* [SOURCE DOCUMENT]

When the matter came before the Appellate Assistant Commissioner, he by his order, dated May 6, 1971, held that the rental income received from the managed companies should be treated as business income. He also deleted the disallowance of proportionate expenses of Rs.21,621 and directed the same to be allowed in computing the business income. The Appellate Assistant Commissioner also held that income from hire of furniture should be assessed as part of assessed business income and admissible depreciation should be allowed to the assessee-company in respect of the let out portion of the building.
The Tribunal, following its earlier order for the assessment year 1961-62, upheld the said order of the Appellate Assistant Commissioner. The Tribunal held that the rental income was assessable as business income and the assessee-company was entitled to claim depreciation in respect of the let-out portion of the building. The Tribunal also held that the rental income from furniture let out to the managed companies was also assessable as business income. The Tribunal recorded that there was no change in the facts and circumstances as were found by it in the appeal for the assessment year 1961-62 which was earlier decided by the Tribunal in favour of the assessee company and in which year even the reference application moved by the Department was rejected by it under section 256(1) of the said Act.
Learned counsel appearing for the Revenue supported the order of the Income Tax Officer and submitted that the following decisions would suggest the view of the Revenue:
(a) Karnani Properties Ltd. v. CIT (1971) 82 ITR 547 (SC);
(b) CIT v. Kanak Investments (P.) Ltd. (1974) 95 ITR 419 (Cal.);
(c) Indian City Properties Ltd. v. CTT (1978) 111 ITR 19 (Cal.);
(d) Sint. Kavit Sanghi v. CIT (1982)133 ITR 48 (MP);
(e) CIT v. Associated Building Co. Ltd. (1982) 137 ITR 339 (Bom.)
(f) CIT v. Russell Properties (P.) Ltd. (1982) 137 ITR 473 (Cal.).

* [DATA EXTRACTS]
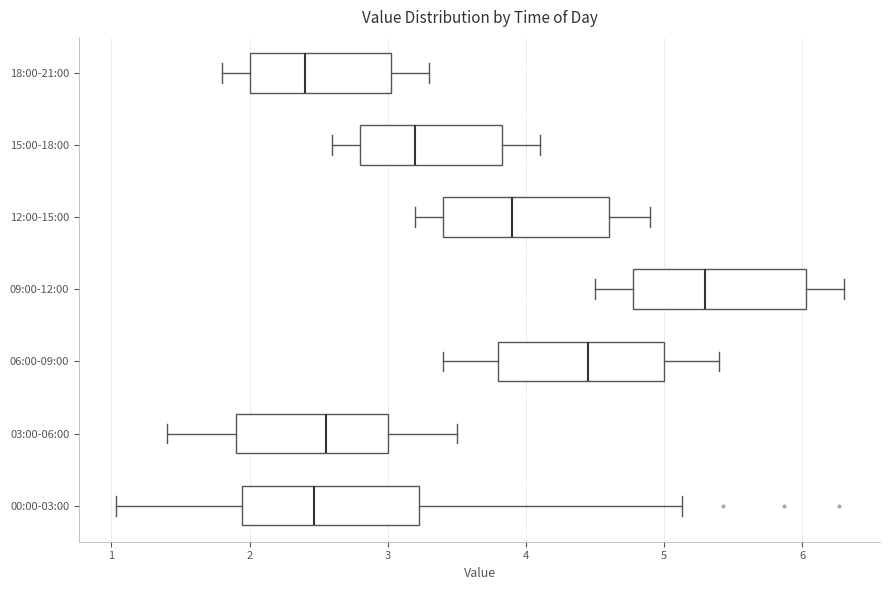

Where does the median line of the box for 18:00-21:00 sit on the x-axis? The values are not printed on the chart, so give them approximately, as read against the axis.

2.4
...
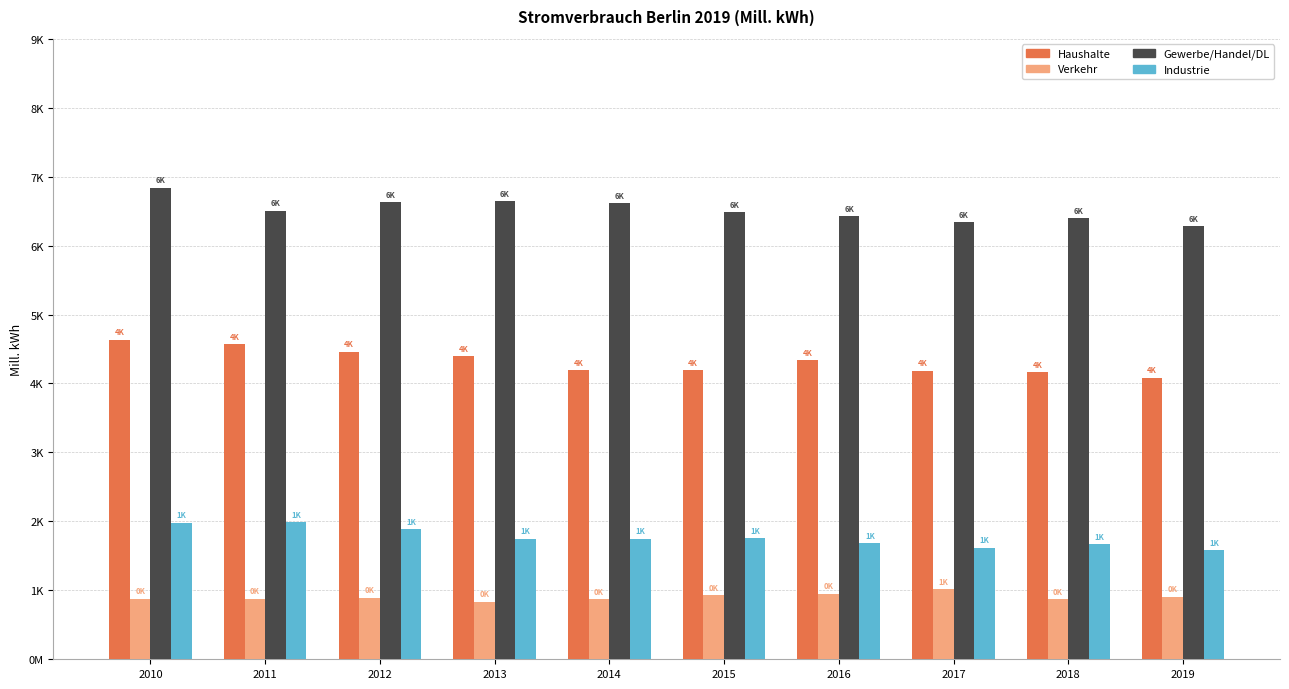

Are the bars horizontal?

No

* [DESCRIPTION OF THE TASK]
Please output the tax judgment excerpt word for word, from "When the matter" up to and including "let out portion of the building.". The rows are separate material and have no connection to the tax judgment excerpt.

* [TASK RESULT]
When the matter came before the Appellate Assistant Commissioner, he by his order, dated May 6, 1971, held that the rental income received from the managed companies should be treated as business income. He also deleted the disallowance of proportionate expenses of Rs.21,621 and directed the same to be allowed in computing the business income. The Appellate Assistant Commissioner also held that income from hire of furniture should be assessed as part of assessed business income and admissible depreciation should be allowed to the assessee-company in respect of the let out portion of the building.